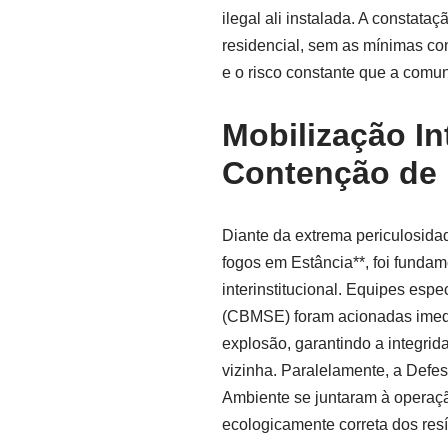
ilegal ali instalada. A constat
residencial, sem as mínimas co
e o risco constante que a comu
Mobilização In
Contenção de 
Diante da extrema periculosidad
fogos em Estância**, foi fundam
interinstitucional. Equipes esp
(CBMSE) foram acionadas imedia
explosão, garantindo a integri
vizinha. Paralelamente, a Defes
Ambiente se juntaram à operaçã
ecologicamente correta dos res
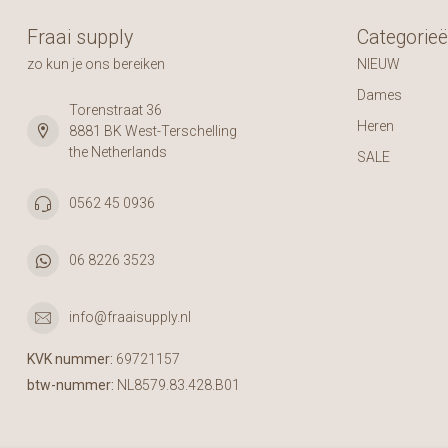
Fraai supply
Categorie
zo kun je ons bereiken
NIEUW
Dames
Torenstraat 36
Heren
8881 BK West-Terschelling
the Netherlands
SALE
0562 45 0936
06 8226 3523
info@fraaisupply.nl
KVK nummer:
69721157
btw-nummer:
NL8579.83.428.B01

*****

Please retype the data exactly. The pictures do not go in.

ilegal ali instalada. A constat
residencial, sem as mínimas co
e o risco constante que a comu
Mobilização In
Contenção de 
Diante da extrema periculosidad
fogos em Estância**, foi fundam
interinstitucional. Equipes esp
(CBMSE) foram acionadas imedia
explosão, garantindo a integri
vizinha. Paralelamente, a Defes
Ambiente se juntaram à operaçã
ecologicamente correta dos res
Fraai supply
Categorie
zo kun je ons bereiken
NIEUW
Dames
Torenstraat 36
Heren
8881 BK West-Terschelling
the Netherlands
SALE
0562 45 0936
06 8226 3523
info@fraaisupply.nl
KVK nummer:
69721157
btw-nummer:
NL8579.83.428.B01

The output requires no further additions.